Should typically be preferred to directly calling ValidationSession.init().
Parameters:
-
dataset(str) –dataset from the label
-
delivery_id(str) –delivery_id from the label
-
transfer_type(TransferType) –"sample" or "staging" as appropriate
-
settings(ValPipeSettings, default:MappingProxyType(VAL_PIPE_SETTINGS)) –ValPipeSettings
-
cb_name(str | None, default:None) –Name of the control bucket, or None (default). If None, uses standard name construction rules.
-
tb_name(str | None, default:None) –Name of the transfer bucket, or None (default). If None, uses standard name construction rules.
Returns:
-
ValidationSession–A ValidationSession initialized from passed parameters
release_lock
release_lock() -> None
Release the lock object if held. Does nothing if lock is not held.
add_filetype_classification
add_filetype_classification(typename: str, filetype: Filetype, index: DataFrame, *, missing_filetypes_ok: bool) -> pd.DataFrame
Helper function for parse_index_file(). Return a copy of index with its
'type' column populated with typename where a file matches the naming
pattern defined in filetype. Raise an exception if the filetype is
entirely absent in the index, or if its naming pattern collides with an
already-populated filetype's.
load_data
load_data(filetype_spec: Filetype, key: str, bucket: str | Bucket | None = None, *, debug: bool = False) -> tuple[ParquetFile | AsdfFile | HDUList | None, dict | None]

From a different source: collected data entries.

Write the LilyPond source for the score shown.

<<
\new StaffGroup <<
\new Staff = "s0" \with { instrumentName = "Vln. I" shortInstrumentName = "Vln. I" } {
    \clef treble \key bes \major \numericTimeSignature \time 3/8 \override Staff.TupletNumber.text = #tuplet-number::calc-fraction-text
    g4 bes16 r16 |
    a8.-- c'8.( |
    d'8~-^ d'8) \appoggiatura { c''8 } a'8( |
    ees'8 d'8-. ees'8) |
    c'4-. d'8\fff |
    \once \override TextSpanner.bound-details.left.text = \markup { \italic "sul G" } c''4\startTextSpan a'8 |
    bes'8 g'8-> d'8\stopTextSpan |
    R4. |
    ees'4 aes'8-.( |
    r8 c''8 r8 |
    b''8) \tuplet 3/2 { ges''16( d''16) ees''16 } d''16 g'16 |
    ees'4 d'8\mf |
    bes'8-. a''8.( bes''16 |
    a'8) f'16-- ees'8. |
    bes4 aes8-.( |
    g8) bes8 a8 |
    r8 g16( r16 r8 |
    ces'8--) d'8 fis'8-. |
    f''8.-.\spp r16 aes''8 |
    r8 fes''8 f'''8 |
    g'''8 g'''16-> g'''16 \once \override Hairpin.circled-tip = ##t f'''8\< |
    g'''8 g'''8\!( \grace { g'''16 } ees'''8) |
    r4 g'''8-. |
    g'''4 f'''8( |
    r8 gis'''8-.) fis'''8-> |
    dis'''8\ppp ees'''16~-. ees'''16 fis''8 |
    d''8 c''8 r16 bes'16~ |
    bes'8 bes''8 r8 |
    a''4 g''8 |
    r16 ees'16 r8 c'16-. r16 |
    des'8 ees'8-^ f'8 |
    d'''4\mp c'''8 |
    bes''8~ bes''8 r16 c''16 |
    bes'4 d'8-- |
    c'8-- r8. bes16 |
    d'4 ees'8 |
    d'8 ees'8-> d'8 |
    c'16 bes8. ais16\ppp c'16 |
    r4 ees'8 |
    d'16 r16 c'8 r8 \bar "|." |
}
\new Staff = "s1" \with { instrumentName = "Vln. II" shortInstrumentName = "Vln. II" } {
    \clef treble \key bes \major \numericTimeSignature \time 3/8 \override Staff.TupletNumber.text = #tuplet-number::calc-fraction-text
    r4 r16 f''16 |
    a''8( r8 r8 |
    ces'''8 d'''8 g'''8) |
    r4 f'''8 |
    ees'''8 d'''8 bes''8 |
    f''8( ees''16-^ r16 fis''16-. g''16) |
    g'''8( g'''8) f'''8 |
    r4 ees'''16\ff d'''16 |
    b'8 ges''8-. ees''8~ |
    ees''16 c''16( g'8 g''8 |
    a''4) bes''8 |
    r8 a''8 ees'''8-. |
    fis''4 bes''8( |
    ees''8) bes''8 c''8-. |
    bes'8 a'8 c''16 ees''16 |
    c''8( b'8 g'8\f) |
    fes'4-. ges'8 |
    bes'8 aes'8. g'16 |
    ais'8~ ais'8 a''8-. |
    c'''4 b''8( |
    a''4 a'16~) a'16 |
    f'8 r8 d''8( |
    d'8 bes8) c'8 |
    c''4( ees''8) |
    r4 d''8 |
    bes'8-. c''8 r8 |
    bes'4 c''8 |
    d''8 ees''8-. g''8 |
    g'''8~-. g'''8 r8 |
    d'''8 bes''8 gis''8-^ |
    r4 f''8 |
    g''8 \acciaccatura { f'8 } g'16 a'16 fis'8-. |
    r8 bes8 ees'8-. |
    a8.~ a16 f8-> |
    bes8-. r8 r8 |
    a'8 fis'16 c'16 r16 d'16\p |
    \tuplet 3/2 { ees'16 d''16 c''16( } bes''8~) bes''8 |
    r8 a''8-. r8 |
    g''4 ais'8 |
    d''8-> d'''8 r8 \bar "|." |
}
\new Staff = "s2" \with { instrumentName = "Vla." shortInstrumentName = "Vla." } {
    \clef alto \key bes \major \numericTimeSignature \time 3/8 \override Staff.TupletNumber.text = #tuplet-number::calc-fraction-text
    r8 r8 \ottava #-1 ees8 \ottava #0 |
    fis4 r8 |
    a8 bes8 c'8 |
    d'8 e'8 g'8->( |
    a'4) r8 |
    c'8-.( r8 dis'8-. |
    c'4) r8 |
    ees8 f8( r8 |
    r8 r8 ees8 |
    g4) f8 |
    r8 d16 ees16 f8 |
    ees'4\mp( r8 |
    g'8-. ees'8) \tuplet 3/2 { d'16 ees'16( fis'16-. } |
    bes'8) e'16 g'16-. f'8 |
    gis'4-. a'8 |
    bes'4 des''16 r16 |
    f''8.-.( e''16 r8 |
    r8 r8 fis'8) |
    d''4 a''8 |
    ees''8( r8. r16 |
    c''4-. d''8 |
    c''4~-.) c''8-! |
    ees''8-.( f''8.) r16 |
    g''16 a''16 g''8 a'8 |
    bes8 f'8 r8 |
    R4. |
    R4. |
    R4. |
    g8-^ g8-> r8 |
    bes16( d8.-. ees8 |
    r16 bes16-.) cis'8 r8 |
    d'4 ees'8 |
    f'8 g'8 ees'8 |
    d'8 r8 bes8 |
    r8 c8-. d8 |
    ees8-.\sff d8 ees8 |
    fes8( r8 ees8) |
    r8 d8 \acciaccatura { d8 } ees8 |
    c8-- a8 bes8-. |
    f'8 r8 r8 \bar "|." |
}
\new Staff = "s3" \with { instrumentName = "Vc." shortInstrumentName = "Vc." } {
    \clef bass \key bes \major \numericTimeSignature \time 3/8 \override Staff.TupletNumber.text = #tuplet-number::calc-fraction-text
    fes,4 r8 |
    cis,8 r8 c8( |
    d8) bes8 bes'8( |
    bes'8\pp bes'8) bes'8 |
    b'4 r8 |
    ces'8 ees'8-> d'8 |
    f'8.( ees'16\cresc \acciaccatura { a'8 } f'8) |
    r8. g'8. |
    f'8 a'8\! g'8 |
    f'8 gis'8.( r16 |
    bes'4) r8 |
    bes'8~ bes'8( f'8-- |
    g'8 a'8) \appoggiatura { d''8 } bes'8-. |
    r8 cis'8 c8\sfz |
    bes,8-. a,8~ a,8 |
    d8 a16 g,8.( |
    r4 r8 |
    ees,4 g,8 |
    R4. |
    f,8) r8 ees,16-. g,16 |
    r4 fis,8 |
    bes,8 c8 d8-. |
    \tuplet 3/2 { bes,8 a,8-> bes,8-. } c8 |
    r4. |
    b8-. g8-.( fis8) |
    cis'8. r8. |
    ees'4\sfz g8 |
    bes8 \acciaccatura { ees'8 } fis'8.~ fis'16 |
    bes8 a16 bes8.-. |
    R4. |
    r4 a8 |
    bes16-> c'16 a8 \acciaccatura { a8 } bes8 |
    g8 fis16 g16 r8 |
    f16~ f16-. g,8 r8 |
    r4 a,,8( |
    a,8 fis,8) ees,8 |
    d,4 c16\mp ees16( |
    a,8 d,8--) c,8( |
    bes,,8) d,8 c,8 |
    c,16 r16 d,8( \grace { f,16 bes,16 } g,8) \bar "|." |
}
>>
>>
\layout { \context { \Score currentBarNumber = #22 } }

Load an object into memory using the method defined for its standard.
Returns:
-
data(ParquetFile | AsdfFile | HDUList | None) –ParquetFile, AsdfFile, or HDUList as appropriate. Or, if loading fails, None.
-
exception_report(dict | None) –None if loading succeeds. Information on exception if loading fails.
parse_index_file
parse_index_file(file: str | Path | IOBase, label: Label) -> FileIndex
Validate and preprocess a client-uploaded index file, adding filetypes from a label. Primarily intended as a helper function for ValidationSession._init_launch_objs().
validate_file
validate_file(key: str, bucket: Bucket, *, checksum: str | None, spec: Filetype | None) -> dict[str, str | dict | None]
Handler function for individual file validation. Checks that the object is actually present; if it is and the defined filetype implies that data-level validation should be performed, perform that validation. Return a report properly formatted for use by ValidationManager, whether the validation succeeded, failed, or crashed. In normal operation, this is intended to be submitted by ValidationSession to its thread manager for aysnchronous execution.
validate_file_content
validate_file_content(bucket: str | Bucket | None, key: str, *, spec: Filetype, debug: bool = False) -> dict
Perform data-level validation as specified by filetype. Intended primarily to be called by validate_file().
this function should only be called if we are performing
some task that requires actually loading some of the contents of a file, even if it's just validating the basic file format (e.g. 'is this valid FITS?')
Returns:
-
dict–dict like {'status': status, 'message': message}.